- **Action item**
Without omitting anything, return the records precisely as given.

===

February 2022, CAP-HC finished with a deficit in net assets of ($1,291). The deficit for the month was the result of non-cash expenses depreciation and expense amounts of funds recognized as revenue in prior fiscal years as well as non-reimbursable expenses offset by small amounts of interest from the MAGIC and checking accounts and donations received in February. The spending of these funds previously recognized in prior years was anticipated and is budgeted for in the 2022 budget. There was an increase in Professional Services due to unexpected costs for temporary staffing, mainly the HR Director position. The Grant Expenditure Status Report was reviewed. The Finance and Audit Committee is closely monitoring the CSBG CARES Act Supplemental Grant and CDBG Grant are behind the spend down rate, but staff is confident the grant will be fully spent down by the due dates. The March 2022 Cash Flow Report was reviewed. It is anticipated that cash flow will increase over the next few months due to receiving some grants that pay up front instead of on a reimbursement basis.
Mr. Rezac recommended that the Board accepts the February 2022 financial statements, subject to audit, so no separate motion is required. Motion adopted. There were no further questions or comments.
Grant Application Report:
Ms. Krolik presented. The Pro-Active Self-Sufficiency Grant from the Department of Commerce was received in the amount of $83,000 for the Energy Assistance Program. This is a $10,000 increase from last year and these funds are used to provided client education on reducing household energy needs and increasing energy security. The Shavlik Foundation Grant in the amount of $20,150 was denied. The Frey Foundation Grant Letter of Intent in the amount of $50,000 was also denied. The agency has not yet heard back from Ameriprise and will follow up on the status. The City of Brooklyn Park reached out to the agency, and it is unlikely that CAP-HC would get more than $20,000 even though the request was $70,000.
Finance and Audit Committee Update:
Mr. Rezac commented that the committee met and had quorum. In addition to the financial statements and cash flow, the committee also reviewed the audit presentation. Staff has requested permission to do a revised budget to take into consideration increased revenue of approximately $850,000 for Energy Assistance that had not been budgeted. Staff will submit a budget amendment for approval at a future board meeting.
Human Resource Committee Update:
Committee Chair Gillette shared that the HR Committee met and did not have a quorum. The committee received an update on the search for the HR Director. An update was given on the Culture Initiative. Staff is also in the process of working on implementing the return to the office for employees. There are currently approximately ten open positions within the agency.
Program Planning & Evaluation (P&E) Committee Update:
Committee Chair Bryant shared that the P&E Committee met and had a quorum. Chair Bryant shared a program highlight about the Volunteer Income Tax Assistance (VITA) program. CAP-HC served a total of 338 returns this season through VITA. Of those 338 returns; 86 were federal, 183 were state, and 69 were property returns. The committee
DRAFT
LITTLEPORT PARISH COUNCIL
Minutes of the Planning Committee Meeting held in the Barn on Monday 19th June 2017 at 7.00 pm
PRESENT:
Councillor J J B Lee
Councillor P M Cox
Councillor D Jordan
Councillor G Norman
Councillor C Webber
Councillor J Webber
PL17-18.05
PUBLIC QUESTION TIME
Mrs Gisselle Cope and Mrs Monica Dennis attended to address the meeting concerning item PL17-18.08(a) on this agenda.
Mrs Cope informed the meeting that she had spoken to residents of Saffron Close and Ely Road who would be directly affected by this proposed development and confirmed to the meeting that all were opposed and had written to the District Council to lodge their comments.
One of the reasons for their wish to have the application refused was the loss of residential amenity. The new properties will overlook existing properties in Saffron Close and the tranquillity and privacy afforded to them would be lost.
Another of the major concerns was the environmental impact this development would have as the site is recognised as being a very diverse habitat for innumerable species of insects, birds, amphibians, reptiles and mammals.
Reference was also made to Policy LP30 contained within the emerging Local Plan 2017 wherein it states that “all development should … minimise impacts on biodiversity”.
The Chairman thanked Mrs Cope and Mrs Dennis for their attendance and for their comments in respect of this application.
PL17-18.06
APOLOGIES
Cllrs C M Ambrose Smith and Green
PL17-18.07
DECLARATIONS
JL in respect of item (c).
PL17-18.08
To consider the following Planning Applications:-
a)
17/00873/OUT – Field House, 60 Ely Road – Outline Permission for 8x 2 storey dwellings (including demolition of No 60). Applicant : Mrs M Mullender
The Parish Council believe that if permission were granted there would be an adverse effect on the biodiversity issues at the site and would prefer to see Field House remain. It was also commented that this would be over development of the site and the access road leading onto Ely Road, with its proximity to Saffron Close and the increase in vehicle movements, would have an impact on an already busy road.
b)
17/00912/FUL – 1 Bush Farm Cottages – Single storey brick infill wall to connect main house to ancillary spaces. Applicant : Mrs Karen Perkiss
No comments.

===

- **Solution**
February 2022, CAP-HC finished with a deficit in net assets of ($1,291). The deficit for the month was the result of non-cash expenses depreciation and expense amounts of funds recognized as revenue in prior fiscal years as well as non-reimbursable expenses offset by small amounts of interest from the MAGIC and checking accounts and donations received in February. The spending of these funds previously recognized in prior years was anticipated and is budgeted for in the 2022 budget. There was an increase in Professional Services due to unexpected costs for temporary staffing, mainly the HR Director position. The Grant Expenditure Status Report was reviewed. The Finance and Audit Committee is closely monitoring the CSBG CARES Act Supplemental Grant and CDBG Grant are behind the spend down rate, but staff is confident the grant will be fully spent down by the due dates. The March 2022 Cash Flow Report was reviewed. It is anticipated that cash flow will increase over the next few months due to receiving some grants that pay up front instead of on a reimbursement basis.
Mr. Rezac recommended that the Board accepts the February 2022 financial statements, subject to audit, so no separate motion is required. Motion adopted. There were no further questions or comments.
Grant Application Report:
Ms. Krolik presented. The Pro-Active Self-Sufficiency Grant from the Department of Commerce was received in the amount of $83,000 for the Energy Assistance Program. This is a $10,000 increase from last year and these funds are used to provided client education on reducing household energy needs and increasing energy security. The Shavlik Foundation Grant in the amount of $20,150 was denied. The Frey Foundation Grant Letter of Intent in the amount of $50,000 was also denied. The agency has not yet heard back from Ameriprise and will follow up on the status. The City of Brooklyn Park reached out to the agency, and it is unlikely that CAP-HC would get more than $20,000 even though the request was $70,000.
Finance and Audit Committee Update:
Mr. Rezac commented that the committee met and had quorum. In addition to the financial statements and cash flow, the committee also reviewed the audit presentation. Staff has requested permission to do a revised budget to take into consideration increased revenue of approximately $850,000 for Energy Assistance that had not been budgeted. Staff will submit a budget amendment for approval at a future board meeting.
Human Resource Committee Update:
Committee Chair Gillette shared that the HR Committee met and did not have a quorum. The committee received an update on the search for the HR Director. An update was given on the Culture Initiative. Staff is also in the process of working on implementing the return to the office for employees. There are currently approximately ten open positions within the agency.
Program Planning & Evaluation (P&E) Committee Update:
Committee Chair Bryant shared that the P&E Committee met and had a quorum. Chair Bryant shared a program highlight about the Volunteer Income Tax Assistance (VITA) program. CAP-HC served a total of 338 returns this season through VITA. Of those 338 returns; 86 were federal, 183 were state, and 69 were property returns. The committee
DRAFT
LITTLEPORT PARISH COUNCIL
Minutes of the Planning Committee Meeting held in the Barn on Monday 19th June 2017 at 7.00 pm
PRESENT:
Councillor J J B Lee
Councillor P M Cox
Councillor D Jordan
Councillor G Norman
Councillor C Webber
Councillor J Webber
PL17-18.05
PUBLIC QUESTION TIME
Mrs Gisselle Cope and Mrs Monica Dennis attended to address the meeting concerning item PL17-18.08(a) on this agenda.
Mrs Cope informed the meeting that she had spoken to residents of Saffron Close and Ely Road who would be directly affected by this proposed development and confirmed to the meeting that all were opposed and had written to the District Council to lodge their comments.
One of the reasons for their wish to have the application refused was the loss of residential amenity. The new properties will overlook existing properties in Saffron Close and the tranquillity and privacy afforded to them would be lost.
Another of the major concerns was the environmental impact this development would have as the site is recognised as being a very diverse habitat for innumerable species of insects, birds, amphibians, reptiles and mammals.
Reference was also made to Policy LP30 contained within the emerging Local Plan 2017 wherein it states that “all development should … minimise impacts on biodiversity”.
The Chairman thanked Mrs Cope and Mrs Dennis for their attendance and for their comments in respect of this application.
PL17-18.06
APOLOGIES
Cllrs C M Ambrose Smith and Green
PL17-18.07
DECLARATIONS
JL in respect of item (c).
PL17-18.08
To consider the following Planning Applications:-
a)
17/00873/OUT – Field House, 60 Ely Road – Outline Permission for 8x 2 storey dwellings (including demolition of No 60). Applicant : Mrs M Mullender
The Parish Council believe that if permission were granted there would be an adverse effect on the biodiversity issues at the site and would prefer to see Field House remain. It was also commented that this would be over development of the site and the access road leading onto Ely Road, with its proximity to Saffron Close and the increase in vehicle movements, would have an impact on an already busy road.
b)
17/00912/FUL – 1 Bush Farm Cottages – Single storey brick infill wall to connect main house to ancillary spaces. Applicant : Mrs Karen Perkiss
No comments.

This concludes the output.